── Sayfa metni
Dinimizde Çalışmak ibadettir
Müminin çalışması ibadettir. Fakat imansızın çalışması ibadet olamaz. Ben namaz kılmam ama bak çalışıyorum, bu da ibadettir demek yanlıştır. Namaz kılmayanın da çalışması ibadet olmaz.
Kimseye muhtaç olmamak için çalışmak çok kıymetlidir. Peygamber efendimiz, Hazret-i Muaz ile müsafeha edince buyurdu ki:
- Ya Muaz, ellerin nasırlaşmış.
- Evet ya Resulallah, kazma elimde toprakla meşgul oluyor ve bu sayede çoluk çocuğumun nafakasını kazanıyorum.
Fahr-i kâinat efendimiz, Hazret-i Muaz’ı öpüp buyurdu ki:
- Bu eli Cehennem yakmaz. (Tibyan)
────
── Gösterilen satırlar
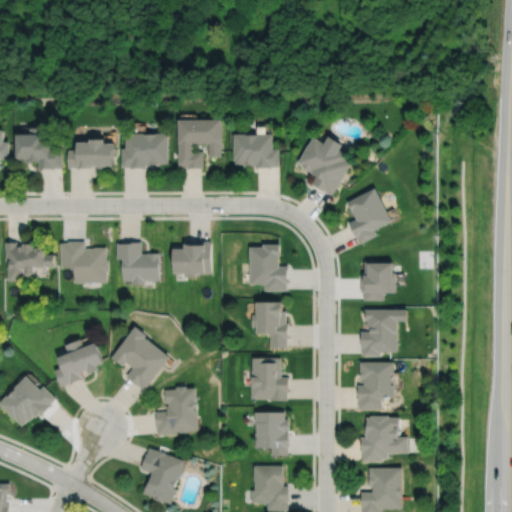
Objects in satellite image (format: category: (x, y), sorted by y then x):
road: (507, 125)
building: (197, 138)
building: (198, 140)
building: (4, 146)
building: (3, 147)
building: (36, 147)
building: (38, 147)
building: (144, 148)
building: (255, 148)
building: (145, 149)
building: (254, 150)
building: (91, 152)
building: (92, 153)
building: (325, 163)
building: (325, 163)
street lamp: (280, 198)
road: (158, 205)
road: (307, 209)
building: (368, 213)
building: (367, 214)
street lamp: (57, 215)
street lamp: (166, 215)
road: (15, 218)
building: (25, 257)
building: (192, 257)
building: (193, 258)
building: (25, 259)
building: (83, 260)
building: (84, 261)
building: (137, 262)
building: (137, 263)
building: (267, 266)
building: (267, 267)
building: (378, 278)
building: (378, 280)
street lamp: (315, 292)
building: (271, 321)
building: (271, 321)
building: (382, 329)
building: (382, 330)
road: (462, 334)
building: (140, 357)
building: (141, 357)
building: (77, 361)
building: (79, 361)
road: (505, 365)
road: (325, 368)
building: (268, 378)
building: (268, 378)
building: (375, 383)
building: (375, 383)
building: (26, 400)
building: (28, 401)
building: (177, 411)
building: (178, 411)
street lamp: (335, 411)
building: (271, 431)
building: (272, 431)
street lamp: (127, 437)
building: (383, 437)
building: (382, 438)
road: (86, 454)
building: (161, 474)
building: (162, 474)
road: (61, 477)
road: (39, 479)
building: (270, 486)
building: (270, 487)
building: (383, 489)
building: (384, 489)
building: (4, 497)
building: (5, 497)
road: (63, 497)
road: (74, 498)
street lamp: (81, 500)
road: (76, 501)
road: (80, 503)
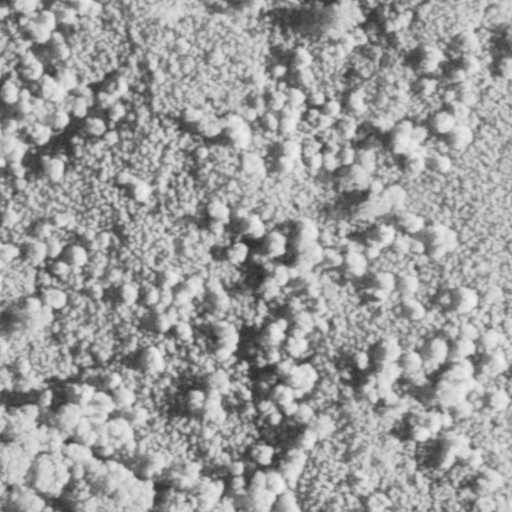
────
### Yapılacaklar
- 1) Sayfa metninden bir bölümü olduğu gibi geri ver: "- Evet ya Resulallah, kazma" sözlerinin geçtiği yerden başla, "Cehennem yakmaz. (Tibyan)" sözlerinden sonra dur.
- 2) Sayfa metnindeki "Kimseye muhtaç olmamak için çalışmak çok kıymetlidir." cümlesini İngilizceye çevir.
Satırlar burada hiçbir rol oynamıyor.

### Cevaplar
- 1)
- Evet ya Resulallah, kazma elimde toprakla meşgul oluyor ve bu sayede çoluk çocuğumun nafakasını kazanıyorum.
Fahr-i kâinat efendimiz, Hazret-i Muaz’ı öpüp buyurdu ki:
- Bu eli Cehennem yakmaz. (Tibyan)

- 2) Working so as not to be in need of anyone is very valuable.